Chłopiec z latawcem, Khaled Hosseini


Kilka lat temu, bodajże w 2014 roku, miałam przyjemność zapoznać się z inną pozycją autorstwa Khaleda Hosseiniego czyli "Tysiącem wspaniałych słońc". Pamiętam moją burzliwą przygodę z tym tytułem, bo początkowo absolutnie nie mogłam wczuć się w ową historię a potem pokochałam ją całym serduchem. Pamiętam też, że po skończonej lekturze obiecałam sobie, że sięgnę po inne powieści jakie wyszły spod pióra autora. I tak to sobie obiecywałam przez te dwa lata. I powinnam się za siebie wstydzić bo Khaled Hosseini swoją debiutancką powieścią absolutnie mnie w sobie rozkochał.

Amir i Hassan wychowali się praktycznie w jednym domu a fakt, że zostało wykarmieni przez jedną mamkę czyni z nich niemal braci. Ich światy bardzo się jednak od siebie różnią. Hassan jest synem służącego, niepotrafiącym czytać chłopcem, który cieszy się z małych rzeczy i gotowy jest na wszystko dla swojego przyjaciela. Amir wychowany został przez poważanego przez społeczeństwo ojca, który jednak nie potrafi okazać chłopcu bliskości i wydaje się wręcz rozczarowany jego delikatnością i zainteresowaniem słowem pisanym. By zdobyć ojcowską miłość, Amir postępuje wbrew swojemu sumieniu. Z pozoru idealny dzień, ostatecznie kończy okres dzieciństwa obu chłopców i długo prześladuje jeszcze Amira. Po latach wciąż boryka się z wyrzutami sumienia, otrzymuje jednak od losu drugą szansę na to by tym razem postąpić właściwie. 

"Chłopiec z latawcem" to taka powieść, która w niezwykły sposób gra na emocjach czytelnika, traktując o rzeczach niezwykle ważnych. Khaled Hosseini przedstawia nam historię chłopca rozpaczliwie łaknącego ojcowskiego uczucia; nastolatka nie potrafiącego przyjąć niezwykłego daru oddania w obliczu własnej zdrady; młodego człowieka starającego się zbudować na nowo własne życie; i wreszcie mężczyzny, który podejmuje próbę odpokutowania własnych błędów z dzieciństwa. I naprawdę nie potrafię wyobrazić sobie człowieka, który zagłębiwszy się w ową lekturę, potrafiłby przejąć obok niej obojętnie a potem tak po prostu mógł wyrzucić ją z głowy. 
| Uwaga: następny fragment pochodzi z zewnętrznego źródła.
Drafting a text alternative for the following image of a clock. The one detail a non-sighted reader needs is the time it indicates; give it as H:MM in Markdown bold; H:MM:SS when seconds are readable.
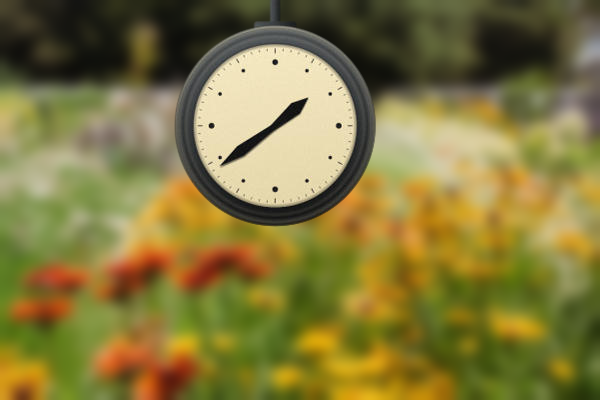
**1:39**
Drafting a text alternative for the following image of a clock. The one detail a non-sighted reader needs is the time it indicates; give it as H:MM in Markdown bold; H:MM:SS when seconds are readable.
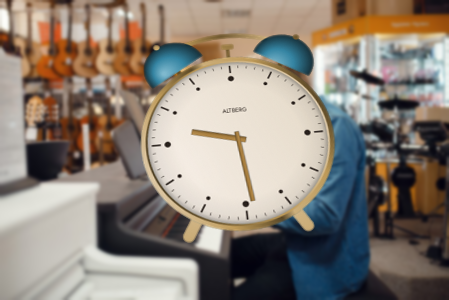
**9:29**
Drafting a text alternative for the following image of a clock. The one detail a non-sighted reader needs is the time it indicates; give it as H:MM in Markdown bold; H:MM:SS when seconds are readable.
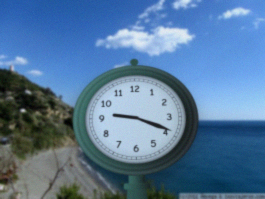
**9:19**
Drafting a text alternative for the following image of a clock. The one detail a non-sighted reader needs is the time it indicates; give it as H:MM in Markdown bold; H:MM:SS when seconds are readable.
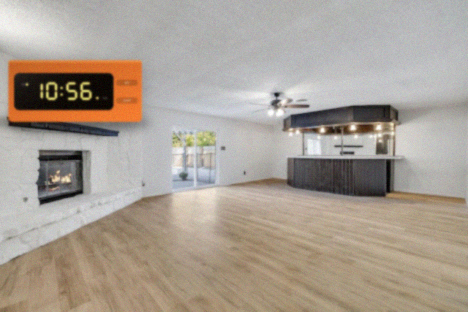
**10:56**
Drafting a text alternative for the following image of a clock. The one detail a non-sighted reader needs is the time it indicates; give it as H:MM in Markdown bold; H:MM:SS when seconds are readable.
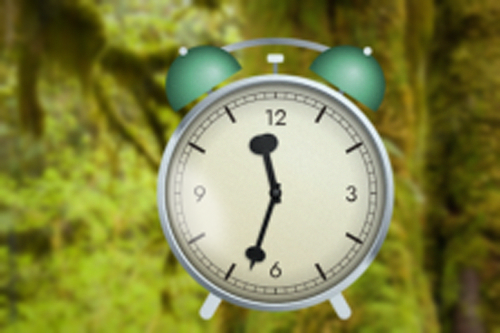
**11:33**
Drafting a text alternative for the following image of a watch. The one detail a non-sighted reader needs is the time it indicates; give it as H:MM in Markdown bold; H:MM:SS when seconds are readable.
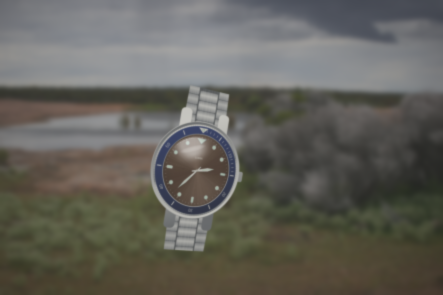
**2:37**
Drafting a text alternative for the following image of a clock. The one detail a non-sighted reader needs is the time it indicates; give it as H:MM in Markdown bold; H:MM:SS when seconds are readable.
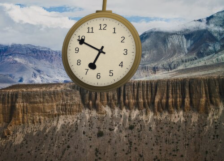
**6:49**
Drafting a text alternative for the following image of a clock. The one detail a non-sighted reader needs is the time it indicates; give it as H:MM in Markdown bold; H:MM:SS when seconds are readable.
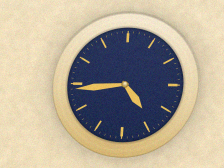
**4:44**
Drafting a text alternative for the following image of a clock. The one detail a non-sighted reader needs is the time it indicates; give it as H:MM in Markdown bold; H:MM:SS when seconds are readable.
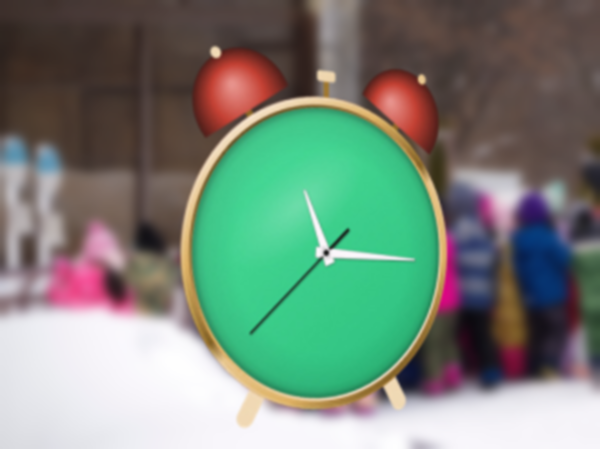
**11:15:38**
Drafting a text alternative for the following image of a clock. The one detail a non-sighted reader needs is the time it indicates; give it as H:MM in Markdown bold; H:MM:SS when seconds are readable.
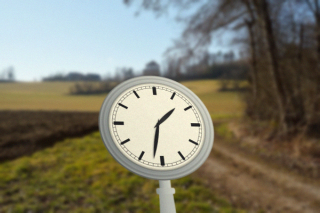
**1:32**
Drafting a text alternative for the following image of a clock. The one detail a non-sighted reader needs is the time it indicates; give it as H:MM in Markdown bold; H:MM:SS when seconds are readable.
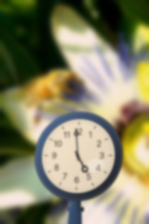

Hosseini ujmuje w stosunkowo proste słowa, niezwykle ważne, życiowe lekcje, ale nie tylko one stoją za sukcesem "Chłopca z latawcem". Po raz kolejny autor ujął mnie nie tylko pomysłem na fabułę i sposobem jej przedstawienia, ale także kreacją postaci. Bohaterowie Hosseiniego w niezwykle ciekawy sposób rozwijają się na przestrzeni całej historii. Od samego początku ujmują swoją wielowymiarowością i tym jak dalece odbiegają od wyidealizowanego wizerunku, który wzbudzi szacunek czytelnika, ale to jak daleką przechodzą następnie drogę absolutnie oczarowuje. Co ciekawe, Khaled Hosseini kilkakrotnie wplata do powieści fabularne twisty, których absolutnie nie oczekiwałam w podobnej lekturze. 

Po raz kolejny Khaled Hosseini bardzo mocno osadza swoją historię w realiach afgańskich przemian społecznych. Początkowe rozdziały przybliżają nam tamtejszą kulturę i mentalność ludzką a potem przypatrujemy się także historycznym wydarzeniom i trudnościom - choć przy ich ogromie podobne stwierdzenie wydaje się wręcz niedomówieniem - z jakimi mierzyli się mieszkańcy Kabulu. Khaled Hosseini przedstawia niektóre brutalne sceny ze szczegółami a niektóre niedopowiedziane kwestie jeszcze bardziej rażą ogromem bestialstwa i cierpienia. I chociaż być może o niektórych z tych faktów czyta się niewygodnie, nie wolno nam zapominać o tego typu przeżyciach. 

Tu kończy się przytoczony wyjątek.